What is expected
Among the entries below, take the line with "ring dip: (112, 112)" and the line with "ring pip: (137, 118)", and output them and every line between them exactly, with nothing else.

____________________

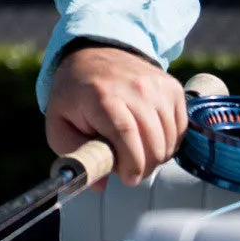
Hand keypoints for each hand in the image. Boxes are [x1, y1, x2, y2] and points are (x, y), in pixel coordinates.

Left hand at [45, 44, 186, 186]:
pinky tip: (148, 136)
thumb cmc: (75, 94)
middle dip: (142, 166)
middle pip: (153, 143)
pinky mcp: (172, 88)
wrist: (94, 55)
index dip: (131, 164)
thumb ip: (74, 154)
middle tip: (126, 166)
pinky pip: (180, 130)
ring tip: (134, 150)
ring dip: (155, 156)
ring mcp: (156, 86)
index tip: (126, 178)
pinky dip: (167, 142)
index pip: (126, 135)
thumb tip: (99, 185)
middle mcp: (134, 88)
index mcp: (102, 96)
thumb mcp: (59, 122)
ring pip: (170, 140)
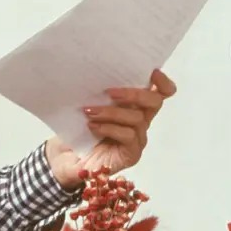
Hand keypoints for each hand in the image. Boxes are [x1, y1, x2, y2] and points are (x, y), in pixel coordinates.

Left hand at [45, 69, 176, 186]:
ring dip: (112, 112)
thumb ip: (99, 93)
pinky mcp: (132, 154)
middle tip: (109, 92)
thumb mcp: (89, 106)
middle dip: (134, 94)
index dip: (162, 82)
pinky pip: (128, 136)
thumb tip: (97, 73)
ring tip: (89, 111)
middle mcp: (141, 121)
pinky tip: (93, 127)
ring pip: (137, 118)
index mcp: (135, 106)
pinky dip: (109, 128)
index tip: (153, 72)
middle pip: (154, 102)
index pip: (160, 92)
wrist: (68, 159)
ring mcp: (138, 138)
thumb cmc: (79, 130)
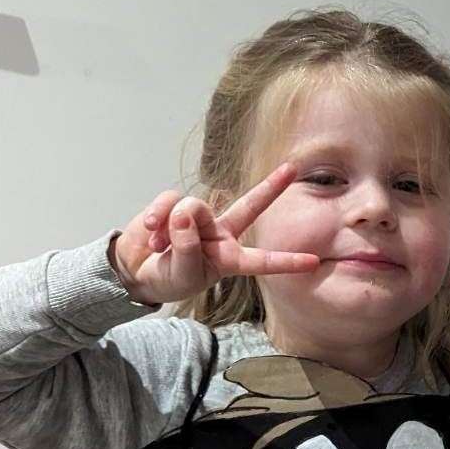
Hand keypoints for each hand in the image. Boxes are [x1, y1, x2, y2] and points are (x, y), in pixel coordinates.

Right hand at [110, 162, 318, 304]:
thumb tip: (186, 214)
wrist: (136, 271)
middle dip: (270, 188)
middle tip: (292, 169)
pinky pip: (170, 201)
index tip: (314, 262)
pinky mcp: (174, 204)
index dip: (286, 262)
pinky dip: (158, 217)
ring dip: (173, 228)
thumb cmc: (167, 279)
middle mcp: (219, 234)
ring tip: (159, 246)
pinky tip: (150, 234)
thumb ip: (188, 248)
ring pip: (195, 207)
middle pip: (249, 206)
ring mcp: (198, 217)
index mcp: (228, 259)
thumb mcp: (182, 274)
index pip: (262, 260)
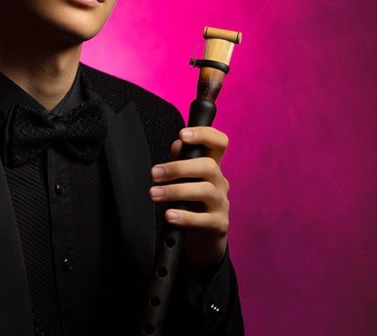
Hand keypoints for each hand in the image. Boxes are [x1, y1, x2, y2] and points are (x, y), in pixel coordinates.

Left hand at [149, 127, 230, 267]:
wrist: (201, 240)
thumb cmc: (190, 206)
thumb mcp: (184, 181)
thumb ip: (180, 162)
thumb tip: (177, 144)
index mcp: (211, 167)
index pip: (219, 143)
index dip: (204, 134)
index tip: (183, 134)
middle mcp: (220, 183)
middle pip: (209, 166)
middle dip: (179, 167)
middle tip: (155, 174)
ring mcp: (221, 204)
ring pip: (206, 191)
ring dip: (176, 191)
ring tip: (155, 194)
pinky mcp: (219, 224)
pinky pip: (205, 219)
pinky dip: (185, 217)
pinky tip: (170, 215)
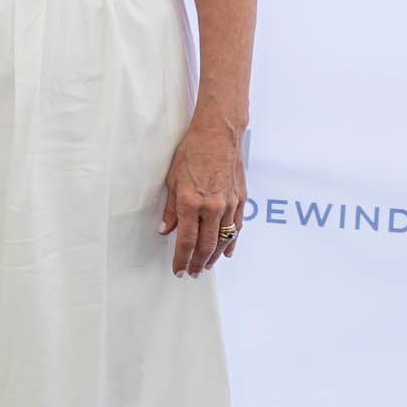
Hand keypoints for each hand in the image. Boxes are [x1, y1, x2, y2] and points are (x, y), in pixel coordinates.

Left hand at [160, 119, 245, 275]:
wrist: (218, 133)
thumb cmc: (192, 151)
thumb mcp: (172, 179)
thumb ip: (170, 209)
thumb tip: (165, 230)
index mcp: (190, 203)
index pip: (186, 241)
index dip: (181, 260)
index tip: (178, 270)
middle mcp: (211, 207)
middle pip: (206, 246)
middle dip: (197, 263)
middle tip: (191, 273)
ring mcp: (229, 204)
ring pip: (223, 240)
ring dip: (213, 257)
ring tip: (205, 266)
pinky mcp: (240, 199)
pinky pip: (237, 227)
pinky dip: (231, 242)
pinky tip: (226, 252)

____________________

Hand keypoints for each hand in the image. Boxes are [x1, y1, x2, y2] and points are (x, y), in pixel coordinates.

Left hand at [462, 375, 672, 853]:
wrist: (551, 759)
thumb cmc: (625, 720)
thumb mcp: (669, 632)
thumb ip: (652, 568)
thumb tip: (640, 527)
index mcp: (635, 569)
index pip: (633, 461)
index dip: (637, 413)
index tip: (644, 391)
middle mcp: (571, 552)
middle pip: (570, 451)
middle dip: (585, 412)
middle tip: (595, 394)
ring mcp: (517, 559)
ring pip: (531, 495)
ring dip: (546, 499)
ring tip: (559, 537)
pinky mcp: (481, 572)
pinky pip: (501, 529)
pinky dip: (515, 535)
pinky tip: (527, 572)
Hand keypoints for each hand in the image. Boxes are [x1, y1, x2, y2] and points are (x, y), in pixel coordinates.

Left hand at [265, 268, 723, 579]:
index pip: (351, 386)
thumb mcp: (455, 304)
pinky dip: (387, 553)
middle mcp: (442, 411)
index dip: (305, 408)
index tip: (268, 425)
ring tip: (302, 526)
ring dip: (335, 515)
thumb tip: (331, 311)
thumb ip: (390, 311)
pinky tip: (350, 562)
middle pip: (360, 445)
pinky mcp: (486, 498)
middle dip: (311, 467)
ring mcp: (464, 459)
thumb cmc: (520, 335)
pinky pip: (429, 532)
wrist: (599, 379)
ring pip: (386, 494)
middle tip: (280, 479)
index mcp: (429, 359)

____________________

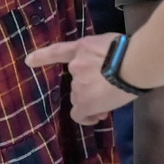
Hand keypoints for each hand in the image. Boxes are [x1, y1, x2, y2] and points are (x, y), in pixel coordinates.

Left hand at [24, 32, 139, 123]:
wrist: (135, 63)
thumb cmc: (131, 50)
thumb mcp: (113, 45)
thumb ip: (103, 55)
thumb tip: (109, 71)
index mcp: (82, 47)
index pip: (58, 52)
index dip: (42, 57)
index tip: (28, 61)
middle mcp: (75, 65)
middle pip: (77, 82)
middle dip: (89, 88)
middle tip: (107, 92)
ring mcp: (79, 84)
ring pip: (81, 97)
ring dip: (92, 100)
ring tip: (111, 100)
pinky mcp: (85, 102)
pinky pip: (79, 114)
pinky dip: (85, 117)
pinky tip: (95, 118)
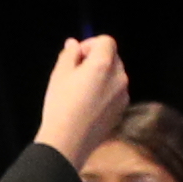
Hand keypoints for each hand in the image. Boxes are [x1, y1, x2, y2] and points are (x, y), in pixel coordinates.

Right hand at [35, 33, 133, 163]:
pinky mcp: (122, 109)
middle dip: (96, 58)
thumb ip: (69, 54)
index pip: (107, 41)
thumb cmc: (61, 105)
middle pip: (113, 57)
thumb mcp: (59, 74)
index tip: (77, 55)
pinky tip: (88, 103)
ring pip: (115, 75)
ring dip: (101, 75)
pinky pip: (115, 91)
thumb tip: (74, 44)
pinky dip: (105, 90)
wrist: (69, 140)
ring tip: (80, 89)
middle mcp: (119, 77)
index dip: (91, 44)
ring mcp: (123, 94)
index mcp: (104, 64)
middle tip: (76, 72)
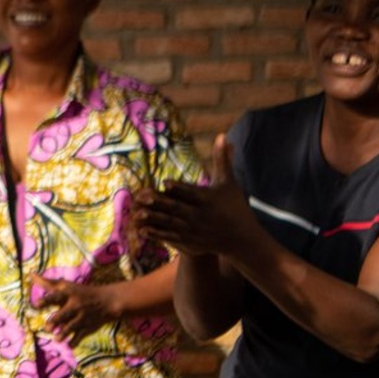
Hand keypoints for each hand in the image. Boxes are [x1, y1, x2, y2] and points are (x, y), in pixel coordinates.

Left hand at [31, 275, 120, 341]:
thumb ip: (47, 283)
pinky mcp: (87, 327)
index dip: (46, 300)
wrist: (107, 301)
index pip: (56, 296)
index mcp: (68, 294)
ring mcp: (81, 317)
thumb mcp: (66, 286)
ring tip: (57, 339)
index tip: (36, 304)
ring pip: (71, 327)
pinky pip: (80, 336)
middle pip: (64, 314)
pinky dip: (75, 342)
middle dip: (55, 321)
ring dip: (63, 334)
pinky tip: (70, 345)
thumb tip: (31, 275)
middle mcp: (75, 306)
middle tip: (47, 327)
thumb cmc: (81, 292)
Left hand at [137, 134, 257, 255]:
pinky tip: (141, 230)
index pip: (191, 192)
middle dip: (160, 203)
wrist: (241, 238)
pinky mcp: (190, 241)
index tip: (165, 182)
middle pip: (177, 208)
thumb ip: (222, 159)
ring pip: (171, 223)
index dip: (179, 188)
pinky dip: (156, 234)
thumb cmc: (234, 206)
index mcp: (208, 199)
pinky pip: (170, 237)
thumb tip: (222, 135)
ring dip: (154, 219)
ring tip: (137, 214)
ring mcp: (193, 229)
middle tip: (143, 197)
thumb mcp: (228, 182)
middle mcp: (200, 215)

____________________

Reply to the exercise
ring dip: (112, 112)
thumb ip: (99, 93)
pinky mcp: (132, 154)
middle tip: (109, 92)
thumb mcp: (89, 106)
middle dip: (134, 94)
index dip: (162, 82)
pinky pip: (128, 136)
thumb tip: (97, 73)
ring tip: (89, 111)
middle mcp: (141, 121)
pinky tip: (93, 127)
ring pip: (137, 118)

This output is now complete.